Frost tolerance test: In order to determine if cereal plants are sufficiently frost tolerant at the beginning of winter, the wheat and barley varieties taken from the field at first sampling (5.12.2013) were subjected to a direct freezing test in laboratory freezers according to Prášil et al. (Prášil et al., 2007). Four different freezing temperatures and 20 plants per each freezing temperature were used for the freezing test. Then, after 3 weeks of plant regeneration, the lethal temperature (LT50) was calculated based on the model of Janáček and Prášil (1991).

Apical development was determined from changes in the morphology of the shoot apex (Prášil et al., 2004). Shoot apices from three plants were dissected and further investigated under microscope (Wilde, Germany). The decimal code of the apex was scored for the early development stages as follows (Nátrová and Jokeš, 1993): 11 – Early vegetative development of the shot apex; 13 – Beginning of the shoot apex elongation; 16 – Beginning of single ridges (leaf primordia); 19 – Single ridges along the whole shoot apex, 20–24 Formation of double ridges (DRs) (from early to late stage).

Days to heading, indicating the time of vernalization saturation, were determined for 15 plants taken at the sampling day (Prášil et al., 2004). The plants were grown in a field soil in a glasshouse at 20 ± 2°C and a 16-h photoperiod provided by supplemental lighting (high intensity discharge lamps LU/400/T/40, Tungsram, Hungary). The heading time for each variety was expressed as the number of days from sampling until the 50% of plants presented the complete spike outside the sheath of the flag leaf in the main shoot.

Transcript Analysis

Total RNA was isolated from 100 mg crown tissues using RNase Plant Mini Kit (Qiagen, Hilden, Germany). RNA purification was performed using Turbo DNase kit (Ambion, United States). The first cDNA chain was synthesized from 1 μg of purified total RNA using QuantiTect^® Reverse Transcription kit (Qiagen, Hilden, Germany) and qPCR were performed with QuantiTect^® SYBR^® Green PCR Kit (Qiagen, Hilden, Germany). The following qPCR conditions were applied: Starting with 95°C for 15 min followed by 40 cycles at 94°C for 15 s, 60°C for 30 s, and 72°C for 30 s. Ubiquitin1 was used as an internal reference gene for both WCS120 and WDHN13. The following primers were used: WCS120 F: TTCACGGACAACAGTGTG and R: CTGCGTCTGTCTCTTGGATAAG; WDHN13 F: GCACGGTGACCACCAGCAC and R: TAGCGGGTCGGGCGCGGGC; Ubiquitin1 F: GCATGCAGATATTTGTGAA and R: GCAGCTTACTGGCCAA.

(PROVIDED INFORMATION)
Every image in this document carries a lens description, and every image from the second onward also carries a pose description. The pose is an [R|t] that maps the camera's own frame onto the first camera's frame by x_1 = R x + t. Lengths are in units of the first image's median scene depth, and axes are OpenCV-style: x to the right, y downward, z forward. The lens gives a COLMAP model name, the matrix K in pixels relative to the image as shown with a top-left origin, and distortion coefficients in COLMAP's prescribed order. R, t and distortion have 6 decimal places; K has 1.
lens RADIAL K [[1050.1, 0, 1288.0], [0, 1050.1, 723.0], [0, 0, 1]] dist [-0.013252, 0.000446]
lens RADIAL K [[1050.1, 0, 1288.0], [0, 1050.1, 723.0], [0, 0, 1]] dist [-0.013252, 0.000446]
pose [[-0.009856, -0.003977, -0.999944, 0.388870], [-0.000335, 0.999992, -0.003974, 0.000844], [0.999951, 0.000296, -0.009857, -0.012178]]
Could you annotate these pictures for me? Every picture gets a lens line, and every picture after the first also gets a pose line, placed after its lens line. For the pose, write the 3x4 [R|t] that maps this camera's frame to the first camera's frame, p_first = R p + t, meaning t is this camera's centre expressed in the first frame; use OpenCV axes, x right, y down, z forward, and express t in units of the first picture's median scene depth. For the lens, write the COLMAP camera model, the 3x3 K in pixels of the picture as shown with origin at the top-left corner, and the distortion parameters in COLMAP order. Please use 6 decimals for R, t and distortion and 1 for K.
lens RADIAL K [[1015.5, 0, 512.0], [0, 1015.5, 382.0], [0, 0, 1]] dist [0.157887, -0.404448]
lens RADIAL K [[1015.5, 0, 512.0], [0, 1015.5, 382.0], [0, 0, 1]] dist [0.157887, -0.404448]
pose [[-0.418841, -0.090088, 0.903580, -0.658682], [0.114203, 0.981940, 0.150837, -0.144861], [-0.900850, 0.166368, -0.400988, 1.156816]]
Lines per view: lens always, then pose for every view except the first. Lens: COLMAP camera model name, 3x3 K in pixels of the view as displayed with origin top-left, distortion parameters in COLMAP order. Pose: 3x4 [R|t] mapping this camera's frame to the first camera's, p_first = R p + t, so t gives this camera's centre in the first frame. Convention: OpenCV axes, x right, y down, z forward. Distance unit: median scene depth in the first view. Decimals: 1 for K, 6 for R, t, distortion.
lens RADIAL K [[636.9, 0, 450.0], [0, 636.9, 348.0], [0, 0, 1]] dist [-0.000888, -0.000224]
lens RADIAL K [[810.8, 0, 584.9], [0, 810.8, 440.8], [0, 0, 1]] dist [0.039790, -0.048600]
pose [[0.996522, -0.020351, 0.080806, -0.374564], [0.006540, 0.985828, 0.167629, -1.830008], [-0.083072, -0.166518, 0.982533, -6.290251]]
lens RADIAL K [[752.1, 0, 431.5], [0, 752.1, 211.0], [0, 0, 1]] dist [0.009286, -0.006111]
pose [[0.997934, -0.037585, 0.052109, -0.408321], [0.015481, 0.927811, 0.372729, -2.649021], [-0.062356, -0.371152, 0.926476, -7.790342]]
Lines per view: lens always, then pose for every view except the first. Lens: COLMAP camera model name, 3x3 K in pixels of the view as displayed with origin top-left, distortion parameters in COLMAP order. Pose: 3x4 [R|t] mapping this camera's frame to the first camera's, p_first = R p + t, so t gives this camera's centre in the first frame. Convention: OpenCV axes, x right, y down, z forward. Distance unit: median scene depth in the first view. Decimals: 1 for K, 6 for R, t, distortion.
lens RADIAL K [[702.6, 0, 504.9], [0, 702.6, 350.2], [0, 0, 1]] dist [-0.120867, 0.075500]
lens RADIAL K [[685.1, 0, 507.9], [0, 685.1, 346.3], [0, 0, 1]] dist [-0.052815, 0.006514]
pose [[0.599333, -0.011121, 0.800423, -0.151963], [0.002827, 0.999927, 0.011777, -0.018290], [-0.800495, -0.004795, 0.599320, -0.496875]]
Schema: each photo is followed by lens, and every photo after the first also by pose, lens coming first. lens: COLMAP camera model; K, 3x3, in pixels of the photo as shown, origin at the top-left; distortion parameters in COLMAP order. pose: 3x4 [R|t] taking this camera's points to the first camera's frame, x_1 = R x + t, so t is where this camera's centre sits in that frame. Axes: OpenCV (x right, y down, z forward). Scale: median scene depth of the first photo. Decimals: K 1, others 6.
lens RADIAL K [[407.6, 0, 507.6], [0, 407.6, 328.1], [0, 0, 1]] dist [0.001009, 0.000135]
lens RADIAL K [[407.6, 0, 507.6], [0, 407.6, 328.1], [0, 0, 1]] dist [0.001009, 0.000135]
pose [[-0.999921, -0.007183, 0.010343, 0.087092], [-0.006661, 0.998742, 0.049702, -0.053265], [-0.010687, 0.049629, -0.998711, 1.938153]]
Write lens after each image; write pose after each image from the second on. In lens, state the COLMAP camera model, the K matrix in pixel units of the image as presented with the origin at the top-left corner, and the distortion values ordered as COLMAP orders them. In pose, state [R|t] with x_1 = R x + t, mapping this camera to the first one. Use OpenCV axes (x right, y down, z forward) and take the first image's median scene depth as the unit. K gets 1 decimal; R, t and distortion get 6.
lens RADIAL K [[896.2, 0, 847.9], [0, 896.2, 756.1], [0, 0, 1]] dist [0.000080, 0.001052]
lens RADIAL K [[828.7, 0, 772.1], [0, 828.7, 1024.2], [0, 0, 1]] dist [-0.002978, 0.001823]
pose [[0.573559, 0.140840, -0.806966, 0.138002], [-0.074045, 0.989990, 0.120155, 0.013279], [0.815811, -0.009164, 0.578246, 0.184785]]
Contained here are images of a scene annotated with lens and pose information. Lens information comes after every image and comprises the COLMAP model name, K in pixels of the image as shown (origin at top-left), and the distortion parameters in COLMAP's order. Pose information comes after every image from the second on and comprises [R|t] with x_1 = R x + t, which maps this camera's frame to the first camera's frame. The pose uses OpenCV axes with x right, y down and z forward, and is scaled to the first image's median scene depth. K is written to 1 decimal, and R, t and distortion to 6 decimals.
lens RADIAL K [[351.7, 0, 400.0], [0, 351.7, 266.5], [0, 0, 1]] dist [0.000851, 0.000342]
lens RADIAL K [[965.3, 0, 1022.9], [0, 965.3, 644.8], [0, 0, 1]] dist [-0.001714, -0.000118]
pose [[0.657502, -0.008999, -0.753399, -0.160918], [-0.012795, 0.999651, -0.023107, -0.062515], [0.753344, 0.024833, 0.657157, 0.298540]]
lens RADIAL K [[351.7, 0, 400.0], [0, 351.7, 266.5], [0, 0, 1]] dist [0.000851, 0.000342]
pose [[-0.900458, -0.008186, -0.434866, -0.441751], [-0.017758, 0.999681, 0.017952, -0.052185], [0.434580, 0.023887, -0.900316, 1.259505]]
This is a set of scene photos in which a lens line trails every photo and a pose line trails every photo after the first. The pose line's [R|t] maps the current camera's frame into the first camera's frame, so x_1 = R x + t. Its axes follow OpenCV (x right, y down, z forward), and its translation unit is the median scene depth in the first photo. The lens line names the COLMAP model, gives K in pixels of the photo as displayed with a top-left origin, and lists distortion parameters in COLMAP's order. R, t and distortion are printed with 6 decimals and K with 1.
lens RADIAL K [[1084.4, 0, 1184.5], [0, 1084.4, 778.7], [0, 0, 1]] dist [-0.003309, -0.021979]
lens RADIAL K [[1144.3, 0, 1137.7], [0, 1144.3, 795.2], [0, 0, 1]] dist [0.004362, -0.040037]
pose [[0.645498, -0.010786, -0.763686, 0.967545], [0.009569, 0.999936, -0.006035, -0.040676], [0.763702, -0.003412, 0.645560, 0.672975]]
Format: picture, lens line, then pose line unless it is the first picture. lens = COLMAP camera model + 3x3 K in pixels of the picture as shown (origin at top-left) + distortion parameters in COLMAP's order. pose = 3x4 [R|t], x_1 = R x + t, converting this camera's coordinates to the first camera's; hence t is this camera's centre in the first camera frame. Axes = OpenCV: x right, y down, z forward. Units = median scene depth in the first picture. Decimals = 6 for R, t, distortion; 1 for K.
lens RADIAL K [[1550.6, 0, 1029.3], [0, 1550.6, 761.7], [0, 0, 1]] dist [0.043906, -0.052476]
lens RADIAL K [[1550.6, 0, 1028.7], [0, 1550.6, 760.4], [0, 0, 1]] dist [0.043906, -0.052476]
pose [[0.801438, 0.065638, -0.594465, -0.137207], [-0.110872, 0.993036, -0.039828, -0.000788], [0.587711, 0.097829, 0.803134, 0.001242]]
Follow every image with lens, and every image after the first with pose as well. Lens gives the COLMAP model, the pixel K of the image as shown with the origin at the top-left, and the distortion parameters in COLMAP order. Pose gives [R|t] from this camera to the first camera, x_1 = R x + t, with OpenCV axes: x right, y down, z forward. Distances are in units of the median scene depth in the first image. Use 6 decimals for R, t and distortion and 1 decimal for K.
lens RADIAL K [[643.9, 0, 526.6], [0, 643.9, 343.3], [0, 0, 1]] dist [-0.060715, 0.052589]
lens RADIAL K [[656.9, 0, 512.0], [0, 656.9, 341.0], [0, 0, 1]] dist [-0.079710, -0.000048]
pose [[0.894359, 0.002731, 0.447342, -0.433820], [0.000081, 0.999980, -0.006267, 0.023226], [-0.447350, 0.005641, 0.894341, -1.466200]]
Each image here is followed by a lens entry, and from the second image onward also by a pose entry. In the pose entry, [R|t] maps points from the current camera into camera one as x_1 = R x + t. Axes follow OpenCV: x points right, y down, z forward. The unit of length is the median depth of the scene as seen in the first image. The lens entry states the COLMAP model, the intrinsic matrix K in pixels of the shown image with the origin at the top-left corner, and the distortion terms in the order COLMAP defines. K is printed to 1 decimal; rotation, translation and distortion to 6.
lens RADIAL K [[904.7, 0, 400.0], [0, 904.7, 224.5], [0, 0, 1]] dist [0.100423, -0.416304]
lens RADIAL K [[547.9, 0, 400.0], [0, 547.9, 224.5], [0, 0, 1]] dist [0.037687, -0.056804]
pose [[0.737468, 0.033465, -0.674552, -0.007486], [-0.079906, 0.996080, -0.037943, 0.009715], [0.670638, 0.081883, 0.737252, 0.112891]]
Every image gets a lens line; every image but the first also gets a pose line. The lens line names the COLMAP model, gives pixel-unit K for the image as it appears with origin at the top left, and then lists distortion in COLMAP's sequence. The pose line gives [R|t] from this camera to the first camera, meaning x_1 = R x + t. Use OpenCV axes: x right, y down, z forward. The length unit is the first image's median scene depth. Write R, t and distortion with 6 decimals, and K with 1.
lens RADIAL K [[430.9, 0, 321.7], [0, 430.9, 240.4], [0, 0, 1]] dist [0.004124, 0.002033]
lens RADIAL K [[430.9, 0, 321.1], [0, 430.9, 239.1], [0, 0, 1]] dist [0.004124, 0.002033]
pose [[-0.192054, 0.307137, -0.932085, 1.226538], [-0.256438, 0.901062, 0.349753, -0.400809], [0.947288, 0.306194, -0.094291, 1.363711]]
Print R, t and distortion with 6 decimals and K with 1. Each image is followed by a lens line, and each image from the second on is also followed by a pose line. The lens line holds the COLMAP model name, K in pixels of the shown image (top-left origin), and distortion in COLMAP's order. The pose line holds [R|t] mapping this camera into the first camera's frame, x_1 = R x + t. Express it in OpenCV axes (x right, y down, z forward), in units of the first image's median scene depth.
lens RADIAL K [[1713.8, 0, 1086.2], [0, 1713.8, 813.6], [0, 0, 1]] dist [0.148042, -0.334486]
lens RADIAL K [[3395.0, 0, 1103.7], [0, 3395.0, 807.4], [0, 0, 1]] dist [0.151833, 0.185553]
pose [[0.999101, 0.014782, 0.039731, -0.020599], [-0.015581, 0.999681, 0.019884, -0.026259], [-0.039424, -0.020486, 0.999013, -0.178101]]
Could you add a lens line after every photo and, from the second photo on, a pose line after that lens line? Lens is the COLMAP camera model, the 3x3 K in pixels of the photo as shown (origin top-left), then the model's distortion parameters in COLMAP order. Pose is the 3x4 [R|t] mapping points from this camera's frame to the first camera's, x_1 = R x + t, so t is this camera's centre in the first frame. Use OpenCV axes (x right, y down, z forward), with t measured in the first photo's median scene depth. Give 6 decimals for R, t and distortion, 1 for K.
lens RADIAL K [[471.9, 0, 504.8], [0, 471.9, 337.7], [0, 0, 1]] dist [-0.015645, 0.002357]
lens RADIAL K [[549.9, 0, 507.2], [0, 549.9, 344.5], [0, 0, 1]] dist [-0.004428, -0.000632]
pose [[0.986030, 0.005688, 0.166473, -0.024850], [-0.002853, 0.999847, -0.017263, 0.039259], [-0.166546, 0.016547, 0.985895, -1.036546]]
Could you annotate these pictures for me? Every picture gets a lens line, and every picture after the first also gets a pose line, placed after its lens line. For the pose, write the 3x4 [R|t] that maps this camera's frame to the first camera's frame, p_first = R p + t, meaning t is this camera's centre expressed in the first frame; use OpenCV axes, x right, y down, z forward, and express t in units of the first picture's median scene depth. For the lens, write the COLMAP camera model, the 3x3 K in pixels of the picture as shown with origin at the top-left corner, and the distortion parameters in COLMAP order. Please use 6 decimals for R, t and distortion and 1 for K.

(WHAT YOU SHOULD DO) Rewrite everything in the methods excerpt from "Transcript Analysis" down to "and R: GCAGCTTACTGGCCAA.", putting "leaf tissues" in place of "crown tissues".

(OUTPUT BELOW)
Transcript Analysis

Total RNA was isolated from 100 mg leaf tissues using RNase Plant Mini Kit (Qiagen, Hilden, Germany). RNA purification was performed using Turbo DNase kit (Ambion, United States). The first cDNA chain was synthesized from 1 μg of purified total RNA using QuantiTect^® Reverse Transcription kit (Qiagen, Hilden, Germany) and qPCR were performed with QuantiTect^® SYBR^® Green PCR Kit (Qiagen, Hilden, Germany). The following qPCR conditions were applied: Starting with 95°C for 15 min followed by 40 cycles at 94°C for 15 s, 60°C for 30 s, and 72°C for 30 s. Ubiquitin1 was used as an internal reference gene for both WCS120 and WDHN13. The following primers were used: WCS120 F: TTCACGGACAACAGTGTG and R: CTGCGTCTGTCTCTTGGATAAG; WDHN13 F: GCACGGTGACCACCAGCAC and R: TAGCGGGTCGGGCGCGGGC; Ubiquitin1 F: GCATGCAGATATTTGTGAA and R: GCAGCTTACTGGCCAA.